The larger point, he says, is that
the relevant “regulated activity”—or, phrased differently, the relevant regulated market—is quite open to debate [and that the] fact that the challenged provision only regulates a particular activity directly (… the decision whether to acquire health insurance in the case of the ACA) does not answer the question. The regulated activity or market, for purposes of evaluating whether the challenged provision is within Congress's enumerated powers, may well be different than the conduct that the provision directly governs. Answering the critical question is not as simple as examining the empirical realities of the challenged provision by itself.
He’s spot-on. But I think it would be profoundly disingenuous for any judge to say that the relevant market is simply the health insurance market. The purpose and the effect of the ACA, including the mandate provision, clearly is to regulate the method by which healthcare is funded in this country.
Joondeph ends his post by saying that the distinction between regulation of the market for health insurance and regulation of the market for healthcare is “obviously of enormous importance.” He writes:
For if the relevant market is only that for health insurance, the minimum coverage requirement looks truly unprecedented (and constitutionally problematic). But if the relevant market is that for health care services, then what Congress is regulating is a market in which virtually every American activelyparticipates--and the minimum coverage provision is merely regulating the commercial terms on which thatactive participation occurs. And this framing, of course, makes it seem well within Congress's authority to regulate interstate commerce.
He’s right, but only if, as he says earlier, the market for health insurance is defined so narrowly that health insurance is viewed as a commodity, a product, independent of the product’s purpose and effect. And then, the constitutional issue would not, I think, be whether Congress has the authority under the Commerce Clause, aided by the Necessary and Proper Clause, to regulate the health insurance market, but instead whether this violates some other constitutional limitation. You know: the slippery-slope-to-government-compelled-consumption-of-broccoli argument.

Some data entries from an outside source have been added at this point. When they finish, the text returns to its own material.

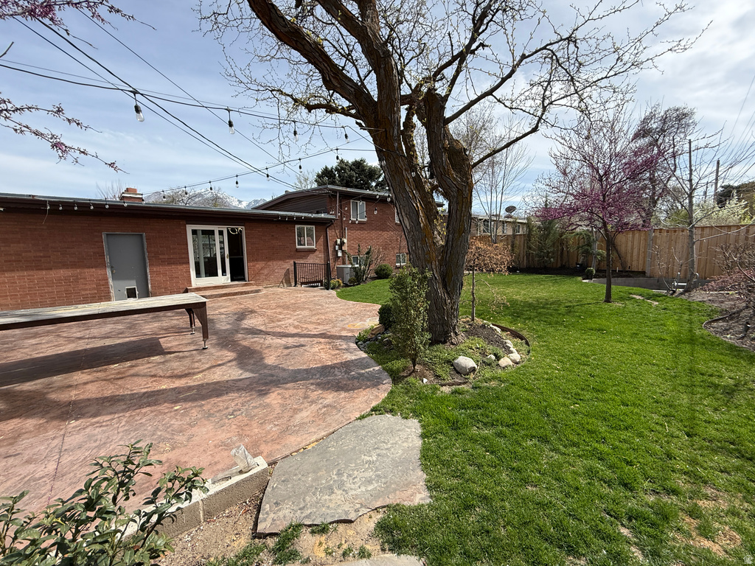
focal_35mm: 14
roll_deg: +1.0
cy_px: 283
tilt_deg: -5.4
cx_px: 378
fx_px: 305
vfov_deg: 85.7
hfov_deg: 102.1
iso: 64
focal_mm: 2.22
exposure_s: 1/1017
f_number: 2.2
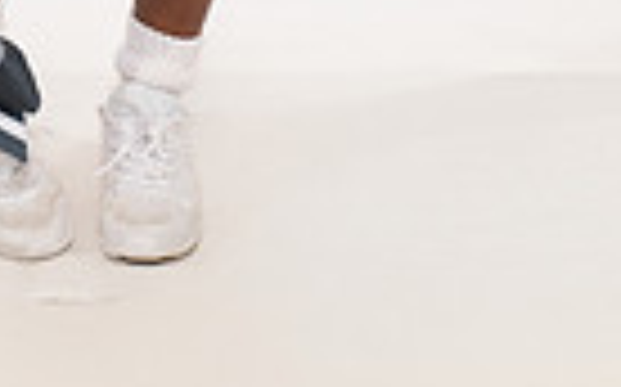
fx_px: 2706
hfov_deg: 13.0
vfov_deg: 7.6
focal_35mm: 160
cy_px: -585
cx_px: 50
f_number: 7.1
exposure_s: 1/320
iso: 500
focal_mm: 48
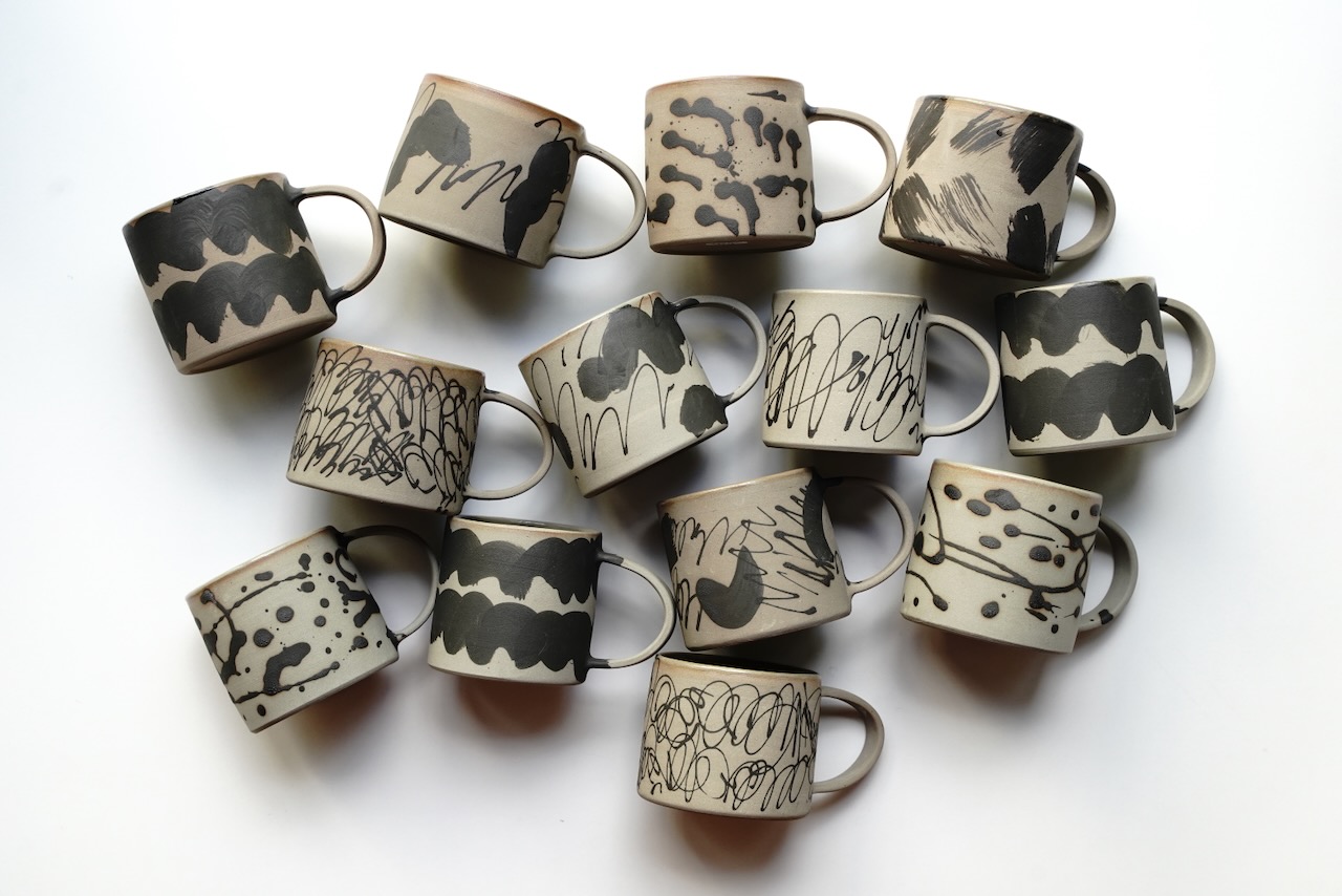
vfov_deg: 21.9
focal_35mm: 62
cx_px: 671
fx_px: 2312
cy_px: 448
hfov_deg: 32.4
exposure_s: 1/250
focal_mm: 62
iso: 1000
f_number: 7.1
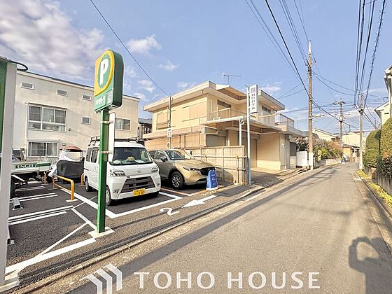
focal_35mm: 15
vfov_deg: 81.7
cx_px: 209
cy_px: 148
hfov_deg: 98.0
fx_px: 170
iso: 50
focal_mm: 2.22
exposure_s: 1/1420
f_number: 2.2
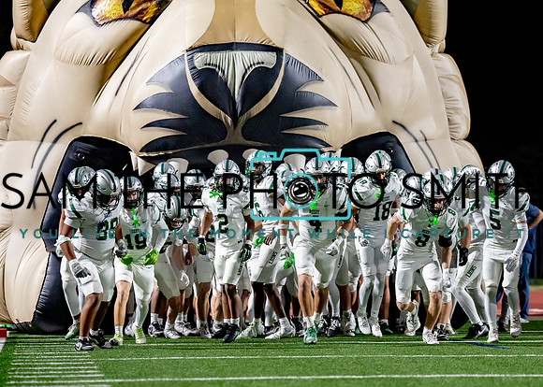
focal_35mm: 190
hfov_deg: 10.6
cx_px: 299
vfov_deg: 7.6
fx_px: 2930
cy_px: 240
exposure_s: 1/1250
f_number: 2.8
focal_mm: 138
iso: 4000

Ultimately, the Supreme Court is unlikely, in my opinion, to say that the relevant market is health insurance rather than healthcare. That would pretty much require the majority to do what they did in Bush v. Gore: pronounce the ruling good for that case only. Which is why I think the ACA will survive the constitutional challenge. But if it doesn’t, it’s likely to be a 5-4 slippery-slope-to-government-compelled-consumption-of-broccoli ruling.
The most important of the ACA-case appellate arguments is tomorrow afternoon in Atlanta, at the 11th Circuit Court of Appeals. This is the appeal in the case in which 26 states and one private organization are the plaintiffs, and in which the trial-level judge, Roger Vinson, held the entire ACA unconstitutional because, he said, the mandate is too essential to the entire statute to strike that provision down without also striking down the entire ACA. Paul Clement, who, it was announced today, will be representing Arizona in defending the constitutionality of the most draconian of Arizona’s recently enacted immigration-law statutes, and who is representing six Republican House members in defending the constitutionality of the Defense of Marriage Act, is the states’ lead attorney. (Looks like a pattern here, for Clement.)